Net state and local government saving was −$20.1 billion in the fourth quarter, increasing $56.6 billion from −$76.7 billion in the third quarter. In the fourth quarter, current receipts turned up and current expenditures turned down (table 3).

State and local government net borrowing was $116.3 billion, decreasing $48.9 billion from $165.2 billion in the third quarter.

  • Taxes on production and imports (line 4) decelerated in the fourth quarter, reflecting a deceleration in sales taxes and a downturn in excise taxes.
  • Taxes on corporate income (line 5) decelerated in the fourth quarter, reflecting a downturn in corporate profits.
  • Federal grants-in-aid (line 9) turned up in the fourth quarter, reflecting the pattern of spending for various COVID-19 response efforts appropriated through the CARES Act.
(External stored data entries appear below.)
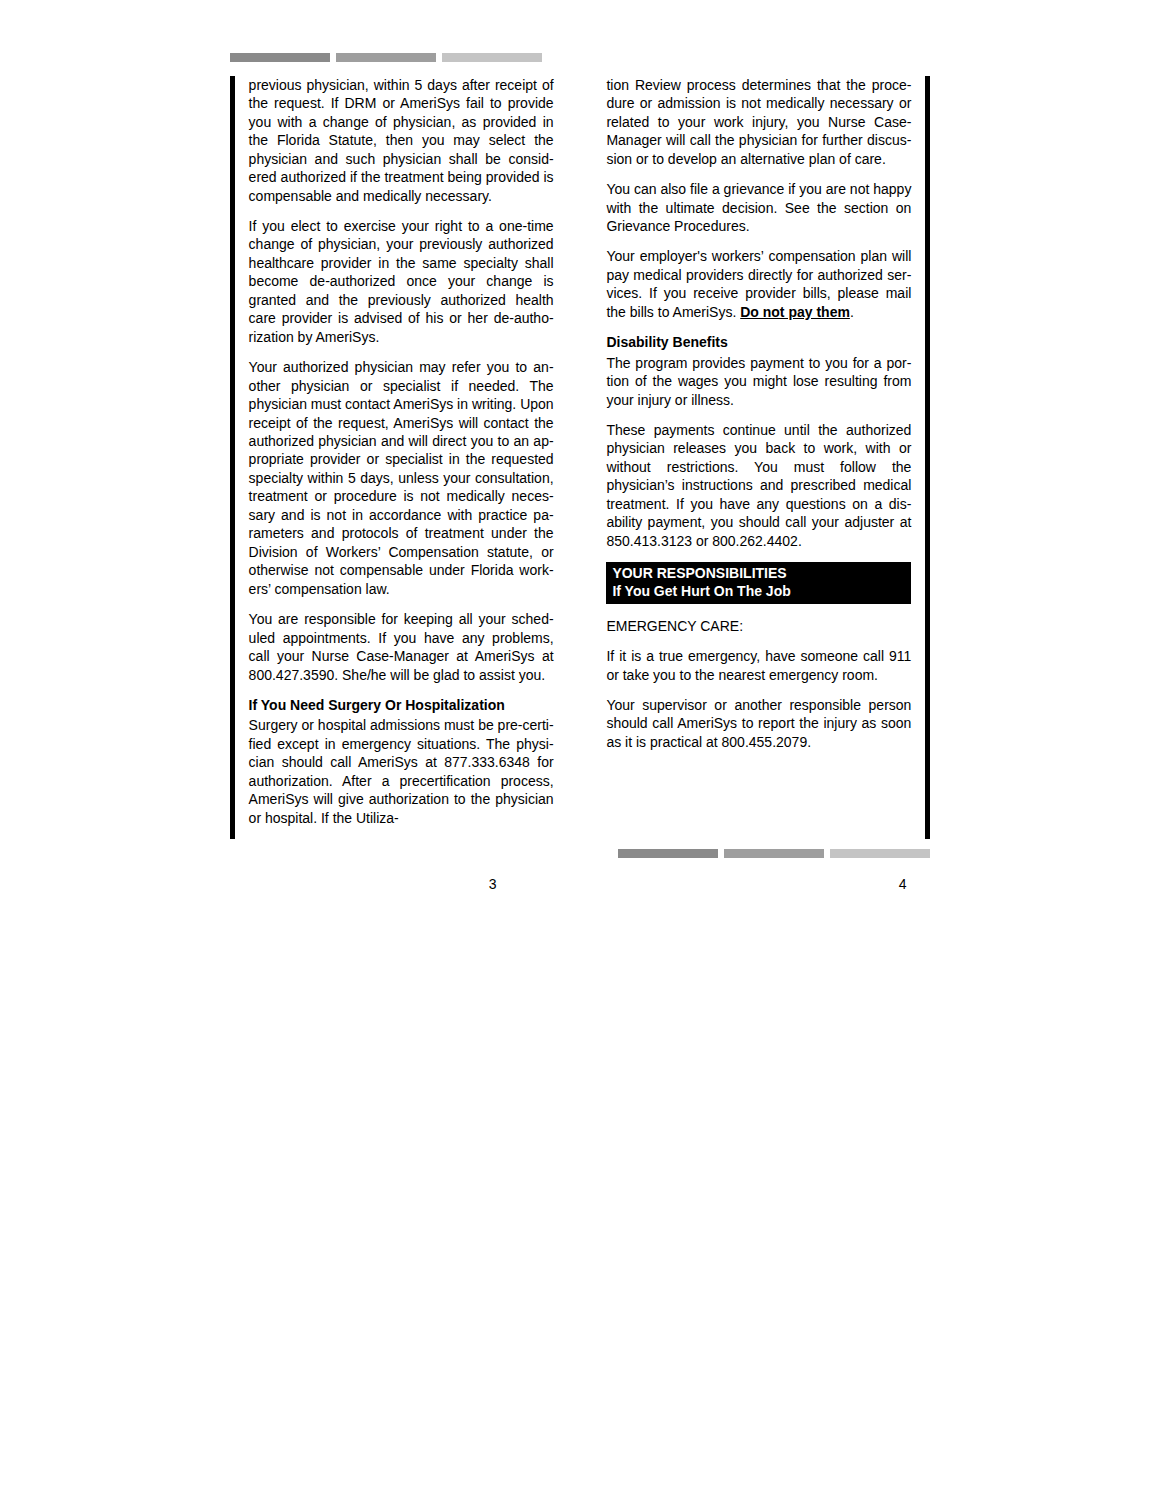previous physician, within 5 days after receipt of the request. If DRM or AmeriSys fail to provide you with a change of physician, as provided in the Florida Statute, then you may select the physician and such physician shall be considered authorized if the treatment being provided is compensable and medically necessary.
If you elect to exercise your right to a one-time change of physician, your previously authorized healthcare provider in the same specialty shall become de-authorized once your change is granted and the previously authorized health care provider is advised of his or her de-authorization by AmeriSys.
Your authorized physician may refer you to another physician or specialist if needed. The physician must contact AmeriSys in writing. Upon receipt of the request, AmeriSys will contact the authorized physician and will direct you to an appropriate provider or specialist in the requested specialty within 5 days, unless your consultation, treatment or procedure is not medically necessary and is not in accordance with practice parameters and protocols of treatment under the Division of Workers’ Compensation statute, or otherwise not compensable under Florida workers’ compensation law.
You are responsible for keeping all your scheduled appointments. If you have any problems, call your Nurse Case-Manager at AmeriSys at 800.427.3590. She/he will be glad to assist you.
If You Need Surgery Or Hospitalization
Surgery or hospital admissions must be pre-certified except in emergency situations. The physician should call AmeriSys at 877.333.6348 for authorization. After a precertification process, AmeriSys will give authorization to the physician or hospital. If the Utiliza-
tion Review process determines that the procedure or admission is not medically necessary or related to your work injury, you Nurse Case-Manager will call the physician for further discussion or to develop an alternative plan of care.
You can also file a grievance if you are not happy with the ultimate decision. See the section on Grievance Procedures.
Your employer's workers’ compensation plan will pay medical providers directly for authorized services. If you receive provider bills, please mail the bills to AmeriSys. Do not pay them.
Disability Benefits
The program provides payment to you for a portion of the wages you might lose resulting from your injury or illness.
These payments continue until the authorized physician releases you back to work, with or without restrictions. You must follow the physician’s instructions and prescribed medical treatment. If you have any questions on a disability payment, you should call your adjuster at 850.413.3123 or 800.262.4402.
YOUR RESPONSIBILITIES
If You Get Hurt On The Job
EMERGENCY CARE:
If it is a true emergency, have someone call 911 or take you to the nearest emergency room.
Your supervisor or another responsible person should call AmeriSys to report the injury as soon as it is practical at 800.455.2079.
3
4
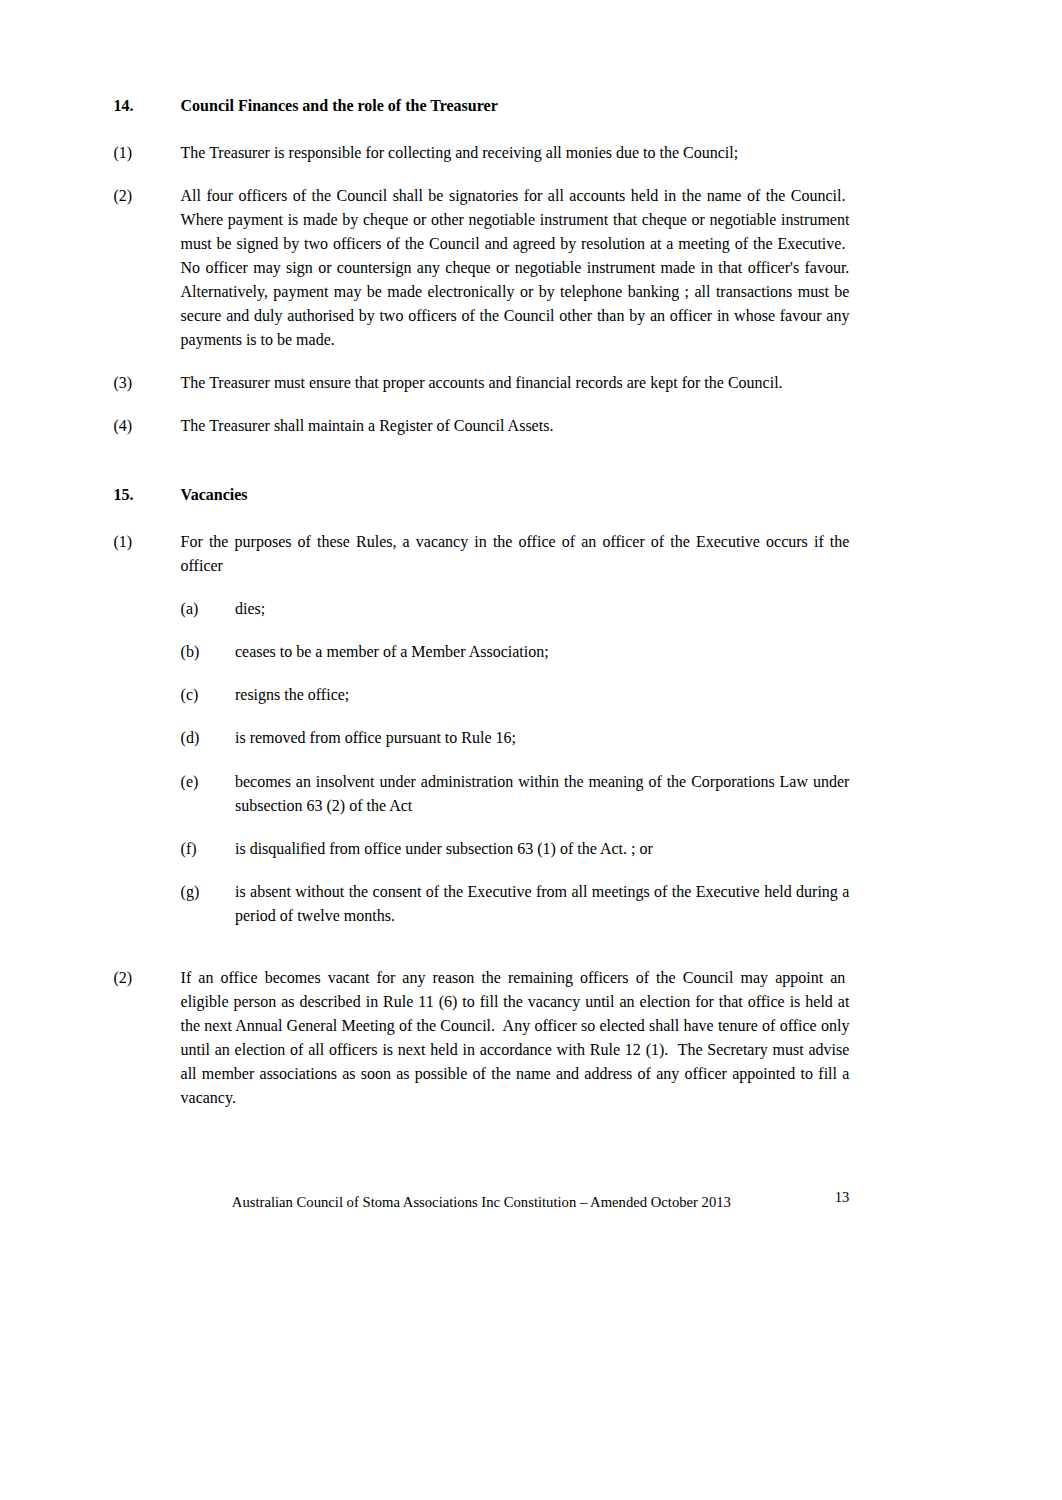14.
Council Finances and the role of the Treasurer
(1) The Treasurer is responsible for collecting and receiving all monies due to the Council;
(2) All four officers of the Council shall be signatories for all accounts held in the name of the Council. Where payment is made by cheque or other negotiable instrument that cheque or negotiable instrument must be signed by two officers of the Council and agreed by resolution at a meeting of the Executive. No officer may sign or countersign any cheque or negotiable instrument made in that officer's favour. Alternatively, payment may be made electronically or by telephone banking ; all transactions must be secure and duly authorised by two officers of the Council other than by an officer in whose favour any payments is to be made.
(3) The Treasurer must ensure that proper accounts and financial records are kept for the Council.
(4) The Treasurer shall maintain a Register of Council Assets.
15.
Vacancies
(1) For the purposes of these Rules, a vacancy in the office of an officer of the Executive occurs if the officer
(a) dies;
(b) ceases to be a member of a Member Association;
(c) resigns the office;
(d) is removed from office pursuant to Rule 16;
(e) becomes an insolvent under administration within the meaning of the Corporations Law under subsection 63 (2) of the Act
(f) is disqualified from office under subsection 63 (1) of the Act. ; or
(g) is absent without the consent of the Executive from all meetings of the Executive held during a period of twelve months.
(2) If an office becomes vacant for any reason the remaining officers of the Council may appoint an eligible person as described in Rule 11 (6) to fill the vacancy until an election for that office is held at the next Annual General Meeting of the Council. Any officer so elected shall have tenure of office only until an election of all officers is next held in accordance with Rule 12 (1). The Secretary must advise all member associations as soon as possible of the name and address of any officer appointed to fill a vacancy.
Australian Council of Stoma Associations Inc Constitution – Amended October 2013 13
Most of these funds were disbursed in the second quarter through the Coronavirus Relief Fund. Grants for health from the Provider Relief Fund and grants for education from the Education Stabilization Fund decreased less in the fourth quarter.
  • Current surplus of government enterprises (line 11) decelerated in the fourth quarter, reflecting a deceleration in sales revenue by government enterprises, including decelerations in revenue from toll roads and public transit.
  • Consumption expenditures (line 13) turned up in the fourth quarter, reflecting a deceleration in sales to other sectors, specifically health and hospital charges.
  • Government social benefits (line 14) turned down in the fourth quarter, reflecting a downturn in Medicaid benefits.